◆ TASK TO CARRY OUT
All of the entries below need to be repeated exactly.

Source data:
┌──

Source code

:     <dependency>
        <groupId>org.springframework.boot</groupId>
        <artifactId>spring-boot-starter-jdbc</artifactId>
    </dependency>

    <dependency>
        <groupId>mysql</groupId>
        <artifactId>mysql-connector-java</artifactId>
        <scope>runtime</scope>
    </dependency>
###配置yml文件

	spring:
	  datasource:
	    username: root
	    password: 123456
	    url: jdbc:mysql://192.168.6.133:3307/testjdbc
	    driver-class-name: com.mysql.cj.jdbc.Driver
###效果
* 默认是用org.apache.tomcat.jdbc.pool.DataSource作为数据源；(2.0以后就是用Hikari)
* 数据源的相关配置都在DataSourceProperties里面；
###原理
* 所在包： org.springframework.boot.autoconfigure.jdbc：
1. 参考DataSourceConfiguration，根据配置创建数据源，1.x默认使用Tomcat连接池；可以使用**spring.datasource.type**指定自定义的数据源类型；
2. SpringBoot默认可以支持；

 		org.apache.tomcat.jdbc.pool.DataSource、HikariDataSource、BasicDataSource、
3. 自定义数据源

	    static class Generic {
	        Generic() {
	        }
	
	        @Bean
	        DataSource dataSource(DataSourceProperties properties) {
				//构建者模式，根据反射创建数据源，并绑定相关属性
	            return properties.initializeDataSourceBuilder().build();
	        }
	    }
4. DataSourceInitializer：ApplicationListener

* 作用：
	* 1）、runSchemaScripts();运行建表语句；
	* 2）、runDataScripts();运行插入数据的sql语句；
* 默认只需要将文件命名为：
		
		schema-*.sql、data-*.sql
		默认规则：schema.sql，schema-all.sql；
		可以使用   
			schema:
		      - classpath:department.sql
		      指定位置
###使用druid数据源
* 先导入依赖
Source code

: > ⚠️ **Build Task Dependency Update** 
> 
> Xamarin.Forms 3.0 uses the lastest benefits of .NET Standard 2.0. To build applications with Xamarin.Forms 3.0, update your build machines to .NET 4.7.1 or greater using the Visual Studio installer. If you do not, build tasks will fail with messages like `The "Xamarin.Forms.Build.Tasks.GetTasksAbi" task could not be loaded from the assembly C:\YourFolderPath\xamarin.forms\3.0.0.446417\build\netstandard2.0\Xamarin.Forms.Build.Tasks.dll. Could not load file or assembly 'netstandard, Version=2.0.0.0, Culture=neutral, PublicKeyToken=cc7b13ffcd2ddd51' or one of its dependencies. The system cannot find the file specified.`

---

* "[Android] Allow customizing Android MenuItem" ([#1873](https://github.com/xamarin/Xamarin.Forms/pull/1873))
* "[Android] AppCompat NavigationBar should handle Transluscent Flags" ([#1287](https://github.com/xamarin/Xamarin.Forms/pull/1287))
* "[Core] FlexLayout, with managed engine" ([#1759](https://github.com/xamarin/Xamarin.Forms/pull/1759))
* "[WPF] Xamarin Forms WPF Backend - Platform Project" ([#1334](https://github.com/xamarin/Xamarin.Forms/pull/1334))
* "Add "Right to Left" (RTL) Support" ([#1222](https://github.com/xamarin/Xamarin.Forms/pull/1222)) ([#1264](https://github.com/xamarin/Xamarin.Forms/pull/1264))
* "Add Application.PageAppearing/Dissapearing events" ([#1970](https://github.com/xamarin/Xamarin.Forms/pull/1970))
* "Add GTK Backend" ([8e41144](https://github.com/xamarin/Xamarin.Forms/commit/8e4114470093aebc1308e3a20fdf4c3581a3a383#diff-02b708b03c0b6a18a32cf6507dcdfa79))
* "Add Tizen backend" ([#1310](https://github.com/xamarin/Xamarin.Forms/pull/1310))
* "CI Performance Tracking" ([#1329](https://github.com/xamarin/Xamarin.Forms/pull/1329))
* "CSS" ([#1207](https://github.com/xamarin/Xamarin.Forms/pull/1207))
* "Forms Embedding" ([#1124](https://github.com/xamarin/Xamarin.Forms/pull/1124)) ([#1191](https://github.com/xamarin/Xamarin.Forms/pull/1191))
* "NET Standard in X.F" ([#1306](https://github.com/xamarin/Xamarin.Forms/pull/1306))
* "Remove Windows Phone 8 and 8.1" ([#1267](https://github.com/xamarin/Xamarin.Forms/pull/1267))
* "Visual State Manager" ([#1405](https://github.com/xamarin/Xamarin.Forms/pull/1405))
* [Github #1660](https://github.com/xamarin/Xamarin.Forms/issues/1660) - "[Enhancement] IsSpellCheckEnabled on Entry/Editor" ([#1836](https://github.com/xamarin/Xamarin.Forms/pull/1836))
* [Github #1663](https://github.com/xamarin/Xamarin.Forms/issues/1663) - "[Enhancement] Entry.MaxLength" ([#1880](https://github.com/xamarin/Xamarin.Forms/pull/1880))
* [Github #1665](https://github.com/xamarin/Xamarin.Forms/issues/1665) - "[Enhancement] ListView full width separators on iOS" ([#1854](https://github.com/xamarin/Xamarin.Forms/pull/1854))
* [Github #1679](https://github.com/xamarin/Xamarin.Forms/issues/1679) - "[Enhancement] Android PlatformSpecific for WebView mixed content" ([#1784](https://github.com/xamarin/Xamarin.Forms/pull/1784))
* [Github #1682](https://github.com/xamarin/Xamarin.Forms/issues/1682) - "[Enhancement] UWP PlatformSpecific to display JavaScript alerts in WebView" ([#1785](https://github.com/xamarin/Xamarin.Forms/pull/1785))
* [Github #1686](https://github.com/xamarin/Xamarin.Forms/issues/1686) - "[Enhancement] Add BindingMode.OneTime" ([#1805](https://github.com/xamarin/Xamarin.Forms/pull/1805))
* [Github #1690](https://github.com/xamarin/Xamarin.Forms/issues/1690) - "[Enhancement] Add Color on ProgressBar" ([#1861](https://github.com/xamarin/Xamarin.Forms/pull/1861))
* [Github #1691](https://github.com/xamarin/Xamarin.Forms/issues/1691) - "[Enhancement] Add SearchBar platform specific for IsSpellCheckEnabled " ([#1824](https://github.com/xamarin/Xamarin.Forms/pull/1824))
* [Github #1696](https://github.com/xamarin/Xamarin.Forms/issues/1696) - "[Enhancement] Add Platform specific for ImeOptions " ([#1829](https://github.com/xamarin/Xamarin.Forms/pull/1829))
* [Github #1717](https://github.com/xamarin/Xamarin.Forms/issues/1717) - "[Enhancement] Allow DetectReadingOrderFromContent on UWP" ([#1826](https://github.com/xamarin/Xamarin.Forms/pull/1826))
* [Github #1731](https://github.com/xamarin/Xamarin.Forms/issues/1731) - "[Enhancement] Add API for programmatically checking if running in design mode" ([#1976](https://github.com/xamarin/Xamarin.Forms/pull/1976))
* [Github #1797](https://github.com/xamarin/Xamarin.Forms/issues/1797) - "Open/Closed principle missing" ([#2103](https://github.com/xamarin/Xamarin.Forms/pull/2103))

└──

◆ TASK SOLUTION
Source code

:     <dependency>
        <groupId>org.springframework.boot</groupId>
        <artifactId>spring-boot-starter-jdbc</artifactId>
    </dependency>

    <dependency>
        <groupId>mysql</groupId>
        <artifactId>mysql-connector-java</artifactId>
        <scope>runtime</scope>
    </dependency>
###配置yml文件

	spring:
	  datasource:
	    username: root
	    password: 123456
	    url: jdbc:mysql://192.168.6.133:3307/testjdbc
	    driver-class-name: com.mysql.cj.jdbc.Driver
###效果
* 默认是用org.apache.tomcat.jdbc.pool.DataSource作为数据源；(2.0以后就是用Hikari)
* 数据源的相关配置都在DataSourceProperties里面；
###原理
* 所在包： org.springframework.boot.autoconfigure.jdbc：
1. 参考DataSourceConfiguration，根据配置创建数据源，1.x默认使用Tomcat连接池；可以使用**spring.datasource.type**指定自定义的数据源类型；
2. SpringBoot默认可以支持；

 		org.apache.tomcat.jdbc.pool.DataSource、HikariDataSource、BasicDataSource、
3. 自定义数据源

	    static class Generic {
	        Generic() {
	        }
	
	        @Bean
	        DataSource dataSource(DataSourceProperties properties) {
				//构建者模式，根据反射创建数据源，并绑定相关属性
	            return properties.initializeDataSourceBuilder().build();
	        }
	    }
4. DataSourceInitializer：ApplicationListener

* 作用：
	* 1）、runSchemaScripts();运行建表语句；
	* 2）、runDataScripts();运行插入数据的sql语句；
* 默认只需要将文件命名为：
		
		schema-*.sql、data-*.sql
		默认规则：schema.sql，schema-all.sql；
		可以使用   
			schema:
		      - classpath:department.sql
		      指定位置
###使用druid数据源
* 先导入依赖
Source code

: > ⚠️ **Build Task Dependency Update** 
> 
> Xamarin.Forms 3.0 uses the lastest benefits of .NET Standard 2.0. To build applications with Xamarin.Forms 3.0, update your build machines to .NET 4.7.1 or greater using the Visual Studio installer. If you do not, build tasks will fail with messages like `The "Xamarin.Forms.Build.Tasks.GetTasksAbi" task could not be loaded from the assembly C:\YourFolderPath\xamarin.forms\3.0.0.446417\build\netstandard2.0\Xamarin.Forms.Build.Tasks.dll. Could not load file or assembly 'netstandard, Version=2.0.0.0, Culture=neutral, PublicKeyToken=cc7b13ffcd2ddd51' or one of its dependencies. The system cannot find the file specified.`

---

* "[Android] Allow customizing Android MenuItem" ([#1873](https://github.com/xamarin/Xamarin.Forms/pull/1873))
* "[Android] AppCompat NavigationBar should handle Transluscent Flags" ([#1287](https://github.com/xamarin/Xamarin.Forms/pull/1287))
* "[Core] FlexLayout, with managed engine" ([#1759](https://github.com/xamarin/Xamarin.Forms/pull/1759))
* "[WPF] Xamarin Forms WPF Backend - Platform Project" ([#1334](https://github.com/xamarin/Xamarin.Forms/pull/1334))
* "Add "Right to Left" (RTL) Support" ([#1222](https://github.com/xamarin/Xamarin.Forms/pull/1222)) ([#1264](https://github.com/xamarin/Xamarin.Forms/pull/1264))
* "Add Application.PageAppearing/Dissapearing events" ([#1970](https://github.com/xamarin/Xamarin.Forms/pull/1970))
* "Add GTK Backend" ([8e41144](https://github.com/xamarin/Xamarin.Forms/commit/8e4114470093aebc1308e3a20fdf4c3581a3a383#diff-02b708b03c0b6a18a32cf6507dcdfa79))
* "Add Tizen backend" ([#1310](https://github.com/xamarin/Xamarin.Forms/pull/1310))
* "CI Performance Tracking" ([#1329](https://github.com/xamarin/Xamarin.Forms/pull/1329))
* "CSS" ([#1207](https://github.com/xamarin/Xamarin.Forms/pull/1207))
* "Forms Embedding" ([#1124](https://github.com/xamarin/Xamarin.Forms/pull/1124)) ([#1191](https://github.com/xamarin/Xamarin.Forms/pull/1191))
* "NET Standard in X.F" ([#1306](https://github.com/xamarin/Xamarin.Forms/pull/1306))
* "Remove Windows Phone 8 and 8.1" ([#1267](https://github.com/xamarin/Xamarin.Forms/pull/1267))
* "Visual State Manager" ([#1405](https://github.com/xamarin/Xamarin.Forms/pull/1405))
* [Github #1660](https://github.com/xamarin/Xamarin.Forms/issues/1660) - "[Enhancement] IsSpellCheckEnabled on Entry/Editor" ([#1836](https://github.com/xamarin/Xamarin.Forms/pull/1836))
* [Github #1663](https://github.com/xamarin/Xamarin.Forms/issues/1663) - "[Enhancement] Entry.MaxLength" ([#1880](https://github.com/xamarin/Xamarin.Forms/pull/1880))
* [Github #1665](https://github.com/xamarin/Xamarin.Forms/issues/1665) - "[Enhancement] ListView full width separators on iOS" ([#1854](https://github.com/xamarin/Xamarin.Forms/pull/1854))
* [Github #1679](https://github.com/xamarin/Xamarin.Forms/issues/1679) - "[Enhancement] Android PlatformSpecific for WebView mixed content" ([#1784](https://github.com/xamarin/Xamarin.Forms/pull/1784))
* [Github #1682](https://github.com/xamarin/Xamarin.Forms/issues/1682) - "[Enhancement] UWP PlatformSpecific to display JavaScript alerts in WebView" ([#1785](https://github.com/xamarin/Xamarin.Forms/pull/1785))
* [Github #1686](https://github.com/xamarin/Xamarin.Forms/issues/1686) - "[Enhancement] Add BindingMode.OneTime" ([#1805](https://github.com/xamarin/Xamarin.Forms/pull/1805))
* [Github #1690](https://github.com/xamarin/Xamarin.Forms/issues/1690) - "[Enhancement] Add Color on ProgressBar" ([#1861](https://github.com/xamarin/Xamarin.Forms/pull/1861))
* [Github #1691](https://github.com/xamarin/Xamarin.Forms/issues/1691) - "[Enhancement] Add SearchBar platform specific for IsSpellCheckEnabled " ([#1824](https://github.com/xamarin/Xamarin.Forms/pull/1824))
* [Github #1696](https://github.com/xamarin/Xamarin.Forms/issues/1696) - "[Enhancement] Add Platform specific for ImeOptions " ([#1829](https://github.com/xamarin/Xamarin.Forms/pull/1829))
* [Github #1717](https://github.com/xamarin/Xamarin.Forms/issues/1717) - "[Enhancement] Allow DetectReadingOrderFromContent on UWP" ([#1826](https://github.com/xamarin/Xamarin.Forms/pull/1826))
* [Github #1731](https://github.com/xamarin/Xamarin.Forms/issues/1731) - "[Enhancement] Add API for programmatically checking if running in design mode" ([#1976](https://github.com/xamarin/Xamarin.Forms/pull/1976))
* [Github #1797](https://github.com/xamarin/Xamarin.Forms/issues/1797) - "Open/Closed principle missing" ([#2103](https://github.com/xamarin/Xamarin.Forms/pull/2103))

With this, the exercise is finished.